A juventude que está nas ruas é filha do governo Lula. São jovens que nunca viveram os tempos duros do neoliberalismo no Brasil, que não presenciaram o desemprego galopante do segundo mandato de Fernando Henrique, do Partido da Social Democracia Brasileira (PSDB), que não viram o sucateamento das universidades federais. Não se trata de uma juventude sem futuro e essa característica terá papel decisivo nas atuais mobilizações: não são lutas de resistência, mas sim indignações que querem algo novo.
Um segundo aspecto a ser levantado é a pluralidade desses jovens. Não temos nas ruas uma só juventude, uma só voz, uma só novidade. São milhares falando contra o aumento das passagens de ônibus, pedindo mais direitos, como saúde e educação; outros milhares gritando contra a corrupção, repudiando os partidos políticos, e mesmo vestindo branco e cantando o hino. Muitas vezes os jovens aderem a mais de uma dessas “bandeiras” ao mesmo tempo, um tipo de “tudo junto e misturado, tudo ao mesmo tempo agora”.
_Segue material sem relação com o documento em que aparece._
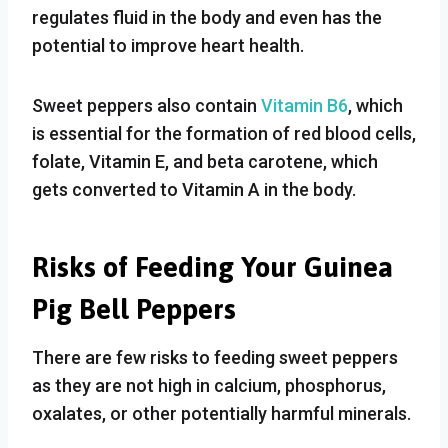
regulates fluid in the body and even has the
potential to improve heart health.
Sweet peppers also contain
Vitamin B6
, which
is essential for the formation of red blood cells,
folate, Vitamin E, and beta carotene, which
gets converted to Vitamin A in the body.
Risks of Feeding Your Guinea
Pig Bell Peppers
There are few risks to feeding sweet peppers
as they are not high in calcium, phosphorus,
oxalates, or other potentially harmful minerals.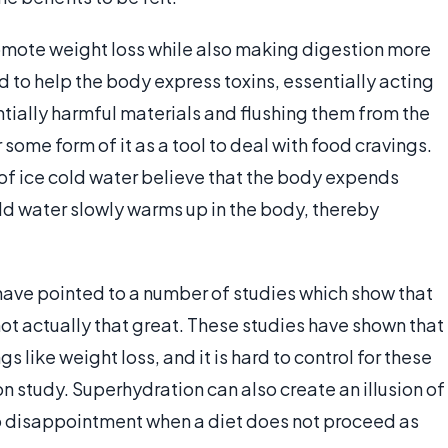
romote weight loss while also making digestion more
d to help the body express toxins, essentially acting
entially harmful materials and flushing them from the
some form of it as a tool to deal with food cravings.
 ice cold water believe that the body expends
ld water slowly warms up in the body, thereby
have pointed to a number of studies which show that
not actually that great. These studies have shown that
s like weight loss, and it is hard to control for these
on study. Superhydration can also create an illusion of
 to disappointment when a diet does not proceed as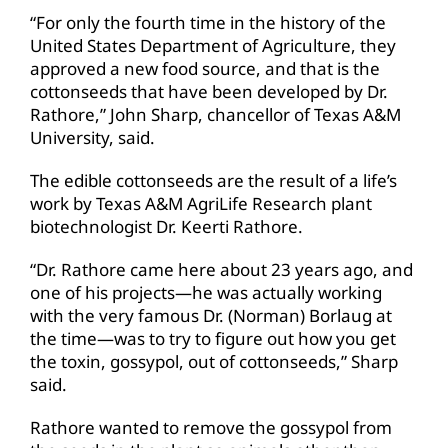
“For only the fourth time in the history of the
United States Department of Agriculture, they
approved a new food source, and that is the
cottonseeds that have been developed by Dr.
Rathore,” John Sharp, chancellor of Texas A&M
University, said.
The edible cottonseeds are the result of a life’s
work by Texas A&M AgriLife Research plant
biotechnologist Dr. Keerti Rathore.
“Dr. Rathore came here about 23 years ago, and
one of his projects—he was actually working
with the very famous Dr. (Norman) Borlaug at
the time—was to try to figure out how you get
the toxin, gossypol, out of cottonseeds,” Sharp
said.
Rathore wanted to remove the gossypol from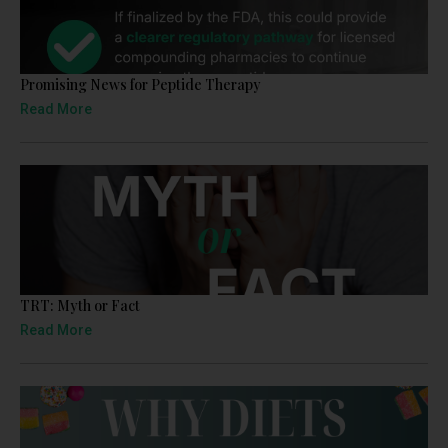
Promising News for Peptide Therapy
Read More
TRT: Myth or Fact
Read More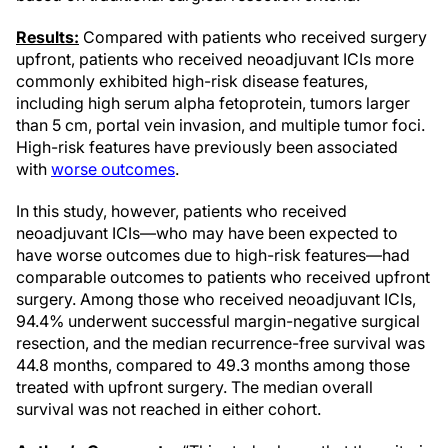
Results:
Compared with patients who received surgery
upfront, patients who received neoadjuvant ICIs more
commonly exhibited high-risk disease features,
including high serum alpha fetoprotein, tumors larger
than 5 cm, portal vein invasion, and multiple tumor foci.
High-risk features have previously been associated
with
worse outcomes
.
In this study, however, patients who received
neoadjuvant ICIs—who may have been expected to
have worse outcomes due to high-risk features—had
comparable outcomes to patients who received upfront
surgery. Among those who received neoadjuvant ICIs,
94.4% underwent successful margin-negative surgical
resection, and the median recurrence-free survival was
44.8 months, compared to 49.3 months among those
treated with upfront surgery. The median overall
survival was not reached in either cohort.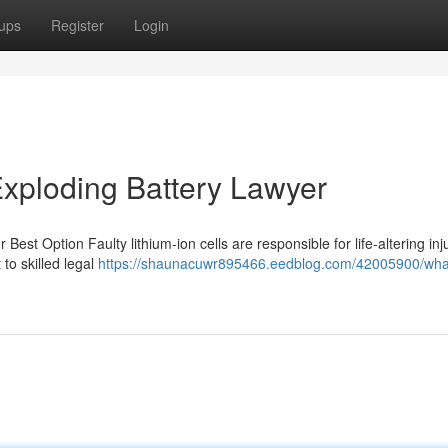
ups
Register
Login
xploding Battery Lawyer
est Option Faulty lithium-ion cells are responsible for life-altering inj
to skilled legal
https://shaunacuwr895466.eedblog.com/42005900/what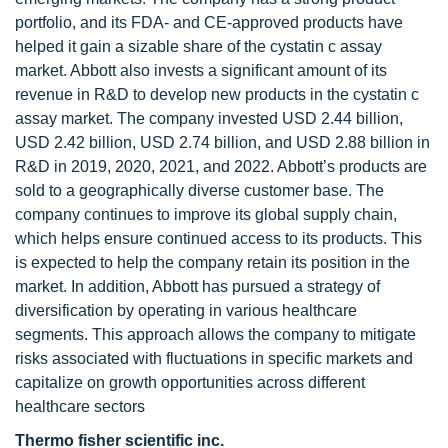
portfolio, and its FDA- and CE-approved products have
helped it gain a sizable share of the cystatin c assay
market. Abbott also invests a significant amount of its
revenue in R&D to develop new products in the cystatin c
assay market. The company invested USD 2.44 billion,
USD 2.42 billion, USD 2.74 billion, and USD 2.88 billion in
R&D in 2019, 2020, 2021, and 2022. Abbott’s products are
sold to a geographically diverse customer base. The
company continues to improve its global supply chain,
which helps ensure continued access to its products. This
is expected to help the company retain its position in the
market. In addition, Abbott has pursued a strategy of
diversification by operating in various healthcare
segments. This approach allows the company to mitigate
risks associated with fluctuations in specific markets and
capitalize on growth opportunities across different
healthcare sectors
Thermo fisher scientific inc.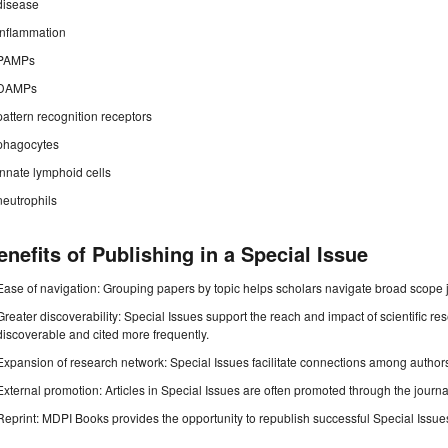
disease
inflammation
PAMPs
DAMPs
pattern recognition receptors
phagocytes
innate lymphoid cells
neutrophils
enefits of Publishing in a Special Issue
Ease of navigation: Grouping papers by topic helps scholars navigate broad scope jo
Greater discoverability: Special Issues support the reach and impact of scientific re
discoverable and cited more frequently.
Expansion of research network: Special Issues facilitate connections among authors, 
External promotion: Articles in Special Issues are often promoted through the journal's
Reprint: MDPI Books provides the opportunity to republish successful Special Issues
Outro elemento que merece ser destacado é o ambiente internacional com o qual esses jovens estão conectados. Afinal, é uma juventude altamente escolarizada e com acesso intenso às redes sociais. Ou seja, muitos desses jovens têm conhecimento dos processos de mobilização ocorridos na Europa e nos EUA, tais como o 15M da Espanha e o Occupy Wall Street em Nova York, bem como a primavera árabe e os recentes conflitos na Turquia. Aqui pouco importa se essa juventude conhece a fundo ou tem opinião formada sobre esses processos de luta. A questão é que muitos querem fazer parte dessa “história”, assim como ocorreu no Maio de 1968.
E, nesse sentido, a repressão brutal que o governador de São Paulo, Geraldo Alckmin (PSDB), ordenou contra os manifestantes, em defesa da “ordem” (nada, aliás, muito diferente da forma como o governador tucano e sua polícia militar tratam os jovens das periferias paulistas, sobretudo os negros e negras) ajudou a forjar essa identidade comum, pois todos esses processos de luta foram duramente reprimidos pelas elites dos seus respectivos países, e essa repressão foi bastante denunciada.
De onde vem essa juventude
Uma vez identificados esses jovens e seus sentimentos, é preciso investigar por que isso aconteceu logo agora, nesse momento, para afastar as teorias do “raio em dia de céu azul”. Esses jovens são filhos do governo Lula, porém é importante afirmar que eles não são parte do “lulismo”, isto é, de base social que o ex-presidente Lula construiu com suas políticas de distribuição de renda, proteção social e criação de empregos. Se essa juventude não faz parte da base social do governo Lula, vamos então mapear onde estavam esses jovens nos processos políticos e eleitorais do país nessa última década.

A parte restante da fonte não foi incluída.